Top performers in the group include names like Amphastar Pharmaceuticals and Neurocrine Biosciences. Amphastar, which makes injectable medicines, has a perfect IBD Digital Composite Rating of 99, while Neurocrine has a Composite Rating of 97. This means it ranks in the top 3% of all stocks when it comes to fundamental and technical measures.

As of Friday's close, the biggest biotech stock, Amgen, was trading just beyond the 5% buy zone above a buy point at 288.46 out of a cup base, according to MarketSmith.com. The buy zone goes to 302.88. Amgen extended its gains midday Monday.

Vertex, another big-name biotech company, is trading narrowly above a buy zone after breaking out of a flat base in mid-December. Similarly, Regeneron Pharmaceuticals stock topped a buy point in December.
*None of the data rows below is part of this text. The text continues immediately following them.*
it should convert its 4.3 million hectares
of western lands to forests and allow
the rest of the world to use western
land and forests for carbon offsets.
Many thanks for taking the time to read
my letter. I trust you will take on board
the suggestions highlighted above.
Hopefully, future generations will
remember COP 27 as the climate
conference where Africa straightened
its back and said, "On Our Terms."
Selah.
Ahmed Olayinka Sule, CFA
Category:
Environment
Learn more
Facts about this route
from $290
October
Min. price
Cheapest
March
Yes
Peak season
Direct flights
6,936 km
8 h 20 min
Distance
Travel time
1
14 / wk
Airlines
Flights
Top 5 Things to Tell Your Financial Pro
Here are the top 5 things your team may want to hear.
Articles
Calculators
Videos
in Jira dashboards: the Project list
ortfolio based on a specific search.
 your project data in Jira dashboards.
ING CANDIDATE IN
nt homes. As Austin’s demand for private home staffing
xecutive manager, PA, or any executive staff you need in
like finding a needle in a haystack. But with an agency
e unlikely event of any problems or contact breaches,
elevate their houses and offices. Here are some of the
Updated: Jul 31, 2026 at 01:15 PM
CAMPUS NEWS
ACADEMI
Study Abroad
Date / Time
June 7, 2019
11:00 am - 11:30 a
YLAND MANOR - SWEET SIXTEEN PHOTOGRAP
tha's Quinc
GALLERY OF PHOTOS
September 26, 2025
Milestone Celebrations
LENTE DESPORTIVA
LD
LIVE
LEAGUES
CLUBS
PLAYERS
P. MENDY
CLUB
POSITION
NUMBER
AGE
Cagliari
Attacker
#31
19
On Monday, shares dropped back into the chase zone after Regeneron said U.S. sales of its biggest drug, eye disease treatment Eylea, came in light during the fourth quarter.

The group itself has a Relative Strength Rating of 96, which means the collective performance of all 756 stocks is in the top 4% of all stocks. That's up from an RS Rating of 63 just four weeks ago. Notably, the group ranks No. 12 out of 197 groups IBD tracks according to six-month performance, improving from No. 73 a month ago.

The SPDR S&P Biotech ETF is currently on the IBD Leaderboard watchlist. The fund has been forming a double-bottom base and is trading just under the 90.91 buy point.

Song, of Tema ETFs, says the signs are pointing to a promising 2024 for biotech stocks.

"We've never had three years in a row of down years for biotech," he said. "I think in 2024 we need to be a little more optimistic. We have to look at it as a glass half full."

This story has been corrected to reflect which tissue type Arrowhead Pharmaceuticals plans to tackle in a potential obesity treatment.